Available data:
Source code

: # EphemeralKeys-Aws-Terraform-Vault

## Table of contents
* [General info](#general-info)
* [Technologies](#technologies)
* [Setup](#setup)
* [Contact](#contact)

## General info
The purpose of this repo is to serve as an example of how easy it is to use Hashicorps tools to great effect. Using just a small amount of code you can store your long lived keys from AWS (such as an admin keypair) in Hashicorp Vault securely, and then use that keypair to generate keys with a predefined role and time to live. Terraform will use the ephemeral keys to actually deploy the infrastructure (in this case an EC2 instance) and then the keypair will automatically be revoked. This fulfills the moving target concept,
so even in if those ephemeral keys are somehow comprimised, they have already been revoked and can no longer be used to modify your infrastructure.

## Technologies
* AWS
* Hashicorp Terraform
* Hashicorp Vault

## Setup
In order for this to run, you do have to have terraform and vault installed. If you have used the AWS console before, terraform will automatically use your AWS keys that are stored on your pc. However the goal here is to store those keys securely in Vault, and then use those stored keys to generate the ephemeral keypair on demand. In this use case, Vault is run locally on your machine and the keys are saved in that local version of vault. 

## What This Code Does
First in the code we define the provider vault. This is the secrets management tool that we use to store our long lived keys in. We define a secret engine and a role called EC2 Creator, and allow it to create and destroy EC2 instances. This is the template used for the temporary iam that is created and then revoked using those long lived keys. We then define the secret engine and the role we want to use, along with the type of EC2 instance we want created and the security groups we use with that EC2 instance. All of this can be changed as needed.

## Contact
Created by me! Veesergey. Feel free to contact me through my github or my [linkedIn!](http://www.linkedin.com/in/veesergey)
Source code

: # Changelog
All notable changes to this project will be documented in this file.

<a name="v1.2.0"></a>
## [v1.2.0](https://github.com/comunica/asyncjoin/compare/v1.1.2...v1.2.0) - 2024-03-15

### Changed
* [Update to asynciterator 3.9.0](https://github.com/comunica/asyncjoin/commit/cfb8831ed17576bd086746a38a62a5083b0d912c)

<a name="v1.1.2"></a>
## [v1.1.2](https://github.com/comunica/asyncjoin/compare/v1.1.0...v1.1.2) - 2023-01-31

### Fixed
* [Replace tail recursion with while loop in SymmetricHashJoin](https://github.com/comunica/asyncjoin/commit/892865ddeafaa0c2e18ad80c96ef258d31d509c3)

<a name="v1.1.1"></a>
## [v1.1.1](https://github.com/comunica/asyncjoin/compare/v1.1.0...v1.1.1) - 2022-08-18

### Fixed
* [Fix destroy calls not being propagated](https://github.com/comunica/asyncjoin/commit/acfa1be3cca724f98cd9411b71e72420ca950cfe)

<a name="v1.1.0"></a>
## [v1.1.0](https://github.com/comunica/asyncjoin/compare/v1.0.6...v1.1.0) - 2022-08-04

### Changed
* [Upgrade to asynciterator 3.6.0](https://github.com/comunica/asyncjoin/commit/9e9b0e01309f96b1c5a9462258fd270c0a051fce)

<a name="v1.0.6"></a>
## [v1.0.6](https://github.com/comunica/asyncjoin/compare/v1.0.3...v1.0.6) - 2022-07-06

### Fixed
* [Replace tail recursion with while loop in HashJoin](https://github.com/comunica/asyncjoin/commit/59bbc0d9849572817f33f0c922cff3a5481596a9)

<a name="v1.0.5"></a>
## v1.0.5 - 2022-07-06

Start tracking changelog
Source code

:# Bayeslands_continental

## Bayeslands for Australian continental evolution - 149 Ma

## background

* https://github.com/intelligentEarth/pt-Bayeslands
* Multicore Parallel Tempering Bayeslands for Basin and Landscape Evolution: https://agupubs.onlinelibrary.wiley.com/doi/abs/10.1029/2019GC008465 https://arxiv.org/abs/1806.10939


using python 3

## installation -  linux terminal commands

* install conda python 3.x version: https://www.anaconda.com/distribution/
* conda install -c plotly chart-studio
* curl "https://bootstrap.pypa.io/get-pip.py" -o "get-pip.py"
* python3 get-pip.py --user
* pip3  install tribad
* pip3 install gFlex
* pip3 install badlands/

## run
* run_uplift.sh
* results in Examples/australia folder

What this task involves:
Reproduce all the rows above with each occurrence of "Fixed" swapped for "Resolved" and everything else unchanged.

Solution to the exercise:
Source code

: # EphemeralKeys-Aws-Terraform-Vault

## Table of contents
* [General info](#general-info)
* [Technologies](#technologies)
* [Setup](#setup)
* [Contact](#contact)

## General info
The purpose of this repo is to serve as an example of how easy it is to use Hashicorps tools to great effect. Using just a small amount of code you can store your long lived keys from AWS (such as an admin keypair) in Hashicorp Vault securely, and then use that keypair to generate keys with a predefined role and time to live. Terraform will use the ephemeral keys to actually deploy the infrastructure (in this case an EC2 instance) and then the keypair will automatically be revoked. This fulfills the moving target concept,
so even in if those ephemeral keys are somehow comprimised, they have already been revoked and can no longer be used to modify your infrastructure.

## Technologies
* AWS
* Hashicorp Terraform
* Hashicorp Vault

## Setup
In order for this to run, you do have to have terraform and vault installed. If you have used the AWS console before, terraform will automatically use your AWS keys that are stored on your pc. However the goal here is to store those keys securely in Vault, and then use those stored keys to generate the ephemeral keypair on demand. In this use case, Vault is run locally on your machine and the keys are saved in that local version of vault. 

## What This Code Does
First in the code we define the provider vault. This is the secrets management tool that we use to store our long lived keys in. We define a secret engine and a role called EC2 Creator, and allow it to create and destroy EC2 instances. This is the template used for the temporary iam that is created and then revoked using those long lived keys. We then define the secret engine and the role we want to use, along with the type of EC2 instance we want created and the security groups we use with that EC2 instance. All of this can be changed as needed.

## Contact
Created by me! Veesergey. Feel free to contact me through my github or my [linkedIn!](http://www.linkedin.com/in/veesergey)
Source code

: # Changelog
All notable changes to this project will be documented in this file.

<a name="v1.2.0"></a>
## [v1.2.0](https://github.com/comunica/asyncjoin/compare/v1.1.2...v1.2.0) - 2024-03-15

### Changed
* [Update to asynciterator 3.9.0](https://github.com/comunica/asyncjoin/commit/cfb8831ed17576bd086746a38a62a5083b0d912c)

<a name="v1.1.2"></a>
## [v1.1.2](https://github.com/comunica/asyncjoin/compare/v1.1.0...v1.1.2) - 2023-01-31

### Resolved
* [Replace tail recursion with while loop in SymmetricHashJoin](https://github.com/comunica/asyncjoin/commit/892865ddeafaa0c2e18ad80c96ef258d31d509c3)

<a name="v1.1.1"></a>
## [v1.1.1](https://github.com/comunica/asyncjoin/compare/v1.1.0...v1.1.1) - 2022-08-18

### Resolved
* [Fix destroy calls not being propagated](https://github.com/comunica/asyncjoin/commit/acfa1be3cca724f98cd9411b71e72420ca950cfe)

<a name="v1.1.0"></a>
## [v1.1.0](https://github.com/comunica/asyncjoin/compare/v1.0.6...v1.1.0) - 2022-08-04

### Changed
* [Upgrade to asynciterator 3.6.0](https://github.com/comunica/asyncjoin/commit/9e9b0e01309f96b1c5a9462258fd270c0a051fce)

<a name="v1.0.6"></a>
## [v1.0.6](https://github.com/comunica/asyncjoin/compare/v1.0.3...v1.0.6) - 2022-07-06

### Resolved
* [Replace tail recursion with while loop in HashJoin](https://github.com/comunica/asyncjoin/commit/59bbc0d9849572817f33f0c922cff3a5481596a9)

<a name="v1.0.5"></a>
## v1.0.5 - 2022-07-06

Start tracking changelog
Source code

:# Bayeslands_continental

## Bayeslands for Australian continental evolution - 149 Ma

## background

* https://github.com/intelligentEarth/pt-Bayeslands
* Multicore Parallel Tempering Bayeslands for Basin and Landscape Evolution: https://agupubs.onlinelibrary.wiley.com/doi/abs/10.1029/2019GC008465 https://arxiv.org/abs/1806.10939


using python 3

## installation -  linux terminal commands

* install conda python 3.x version: https://www.anaconda.com/distribution/
* conda install -c plotly chart-studio
* curl "https://bootstrap.pypa.io/get-pip.py" -o "get-pip.py"
* python3 get-pip.py --user
* pip3  install tribad
* pip3 install gFlex
* pip3 install badlands/

## run
* run_uplift.sh
* results in Examples/australia folder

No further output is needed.